Imogen no podía comprar nada con sus propios recursos, porque estaba en una etapa de retencciones económicas. Incluso mientras él le daba la espalda, sin apartar la vista de la calle, la intención que se ejercía sobre ella era más poderosa que sus ganas de ayudar al antiquario, bien vestido pero viejo y cascado, que con una sonrisa desesperanzada, propiciaba e inmutable manifestaba ser consciente de la ruina que se cernía sobre él como una sombra sigilosa.
Carencia, no solo de material sino también moral y afectiva. Todo gira alrededor de una tensión muy humana: querer ayudar y no poder, y convivir con esa impotencia. “No le podía comprar nada”, ¿habla solo de dinero‽ Habla de una vida organizada en torno a la restricción, a un cálculo constante de recursos que no deja espacio para el gesto generoso. Las “recepciones económicas” ¿sugieren una existencia vigilada, intervenida, dependiente? "Bien vestido pero viejo y cascado” funciona como símbolo: dignidad sin brillo, decencia gastada. No hay miseria exhibida, sino una pobreza consciente de sí misma, que incluso sonríe, pero lo hace desde la desesperanza.
No es una lectura de grandes gestos, sino de pequeñas derrotas silenciosas, de decisiones que no se toman porque no se pueden tomar. Y ahí está su fuerza: en mostrar que, a veces, la tragedia no es caer, sino seguir de pie con lo justo, sabiendo exactamente lo que no se podrá hacer.
AUTORA
Elizabeth Jenkins nació en 1905 en Hitchin (Hertfordshire); su padre fundó la Cardicott School, cerca de Londres, aún hoy en funcionamiento. Estudió en Cambridge y fue profesora en la King Alfred School de Hamsptead. Se relacionó con el Grupo de Bloomsbury, aunque parece que no se llevaba muy bien con Virginia Woolf. Durante la Segunda Guerra Mundial tuvo un papel muy activo ayudando a refugiados judíos y a víctimas de los bombardeos de Londres.

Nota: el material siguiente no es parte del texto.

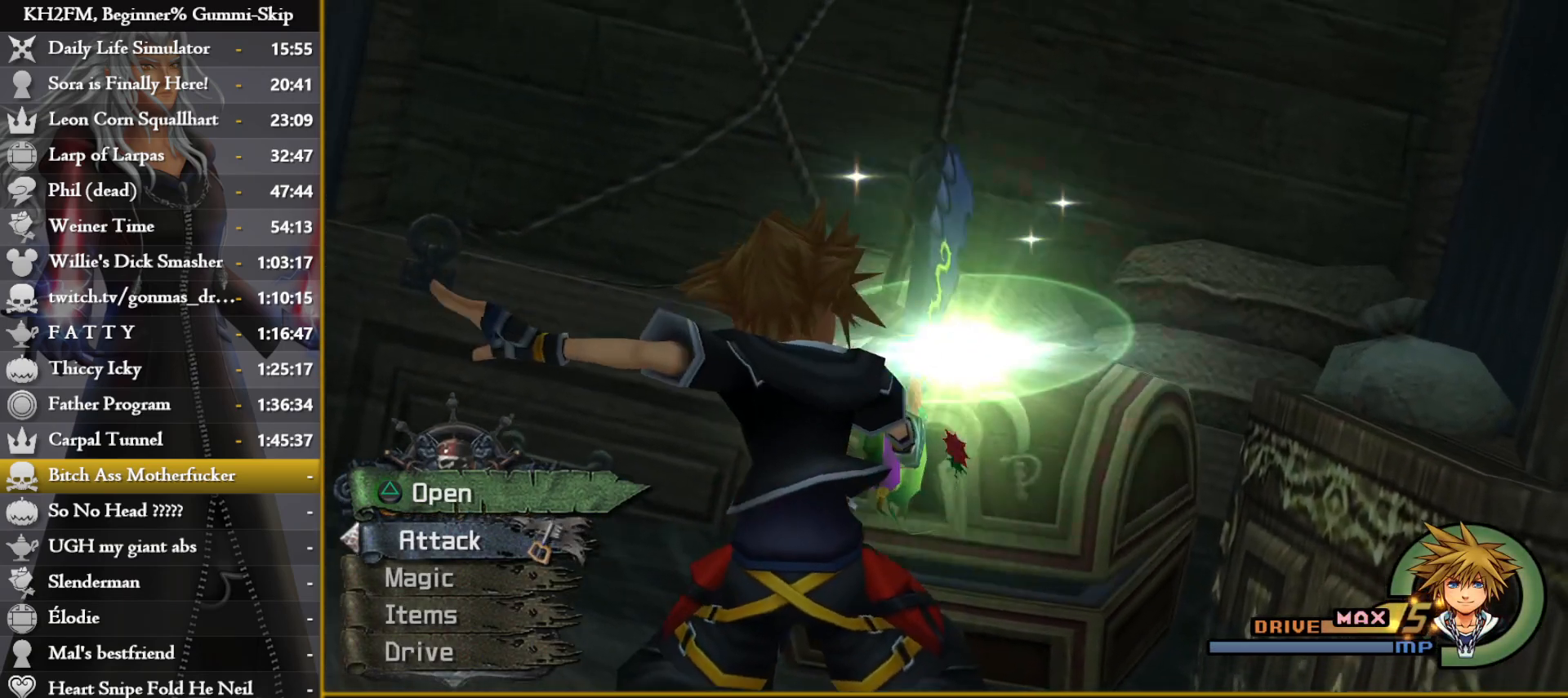
{"buttons": ["CROSS"], "left_stick": "down-right", "right_stick": "center", "events": [[50, "CROSS", "down"], [117, "CROSS", "up"], [183, "CROSS", "down"], [267, "CROSS", "up"], [333, "CROSS", "down"], [400, "CROSS", "up"], [483, "CROSS", "down"]]}
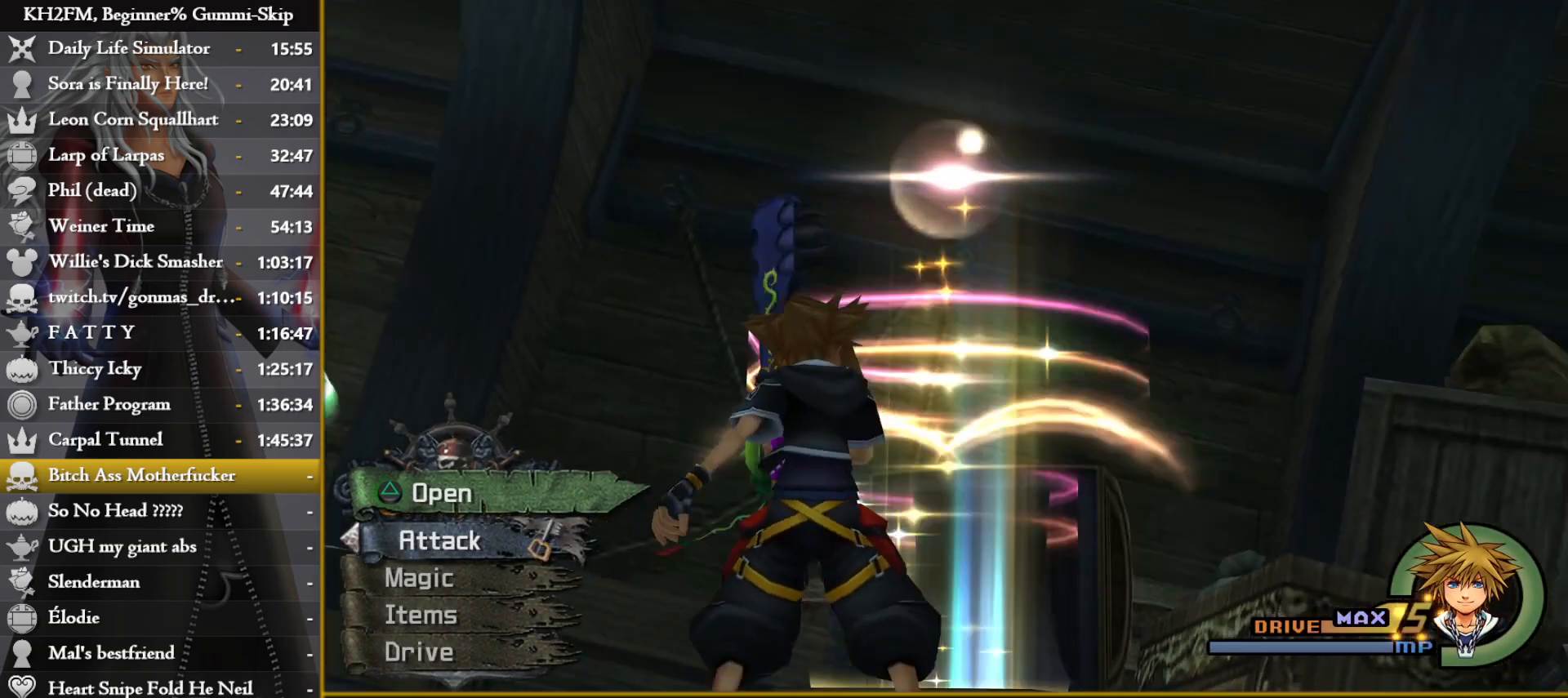
{"buttons": [], "left_stick": "down-right", "right_stick": "center", "events": [[67, "CROSS", "up"], [117, "CROSS", "down"], [200, "CROSS", "up"], [267, "CROSS", "down"], [350, "CROSS", "up"], [417, "CROSS", "down"], [500, "CROSS", "up"]]}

Fue una de las fundadoras de la Jane Austen Society. Escribió biografías de Jane Austen, lady Caroline Lamb, Henry Fielding e Isabel I de Inglaterra, entre otras, y algunas recopilaciones curiosas como Seis mujeres criminales (1949; Rara Avis núm. 67). Su primera novela fue Virginia Water (1929); la segunda, Harriet (Rara Avis núm. 12), recibió en 1934 el premio Femina Vie Heureuse (imponiéndose a Evelyn Waugh y Un puñado de polvo) y fue un gran éxito de ventas. Otras novelas suyas son Robert and Helen (1944), La Tortuga y la liebre (1954), Brightness (1964) y La historia del doctor Gully (1972; Rara Avis núm. 24). Cuando murió en Londres en 2010, a la edad de ciento cuatro años, el obituario de The Telegraph dijo: «El talento especial de Elizabeth Jenkins en sus novelas fue la descripción de la victimización de frágiles personajes que inspiran simpatía, a manos de gente que lo único que tiene de memorable es su crueldad. Como a Agatha Christie, le fascinaban los crímenes en las zonas residenciales».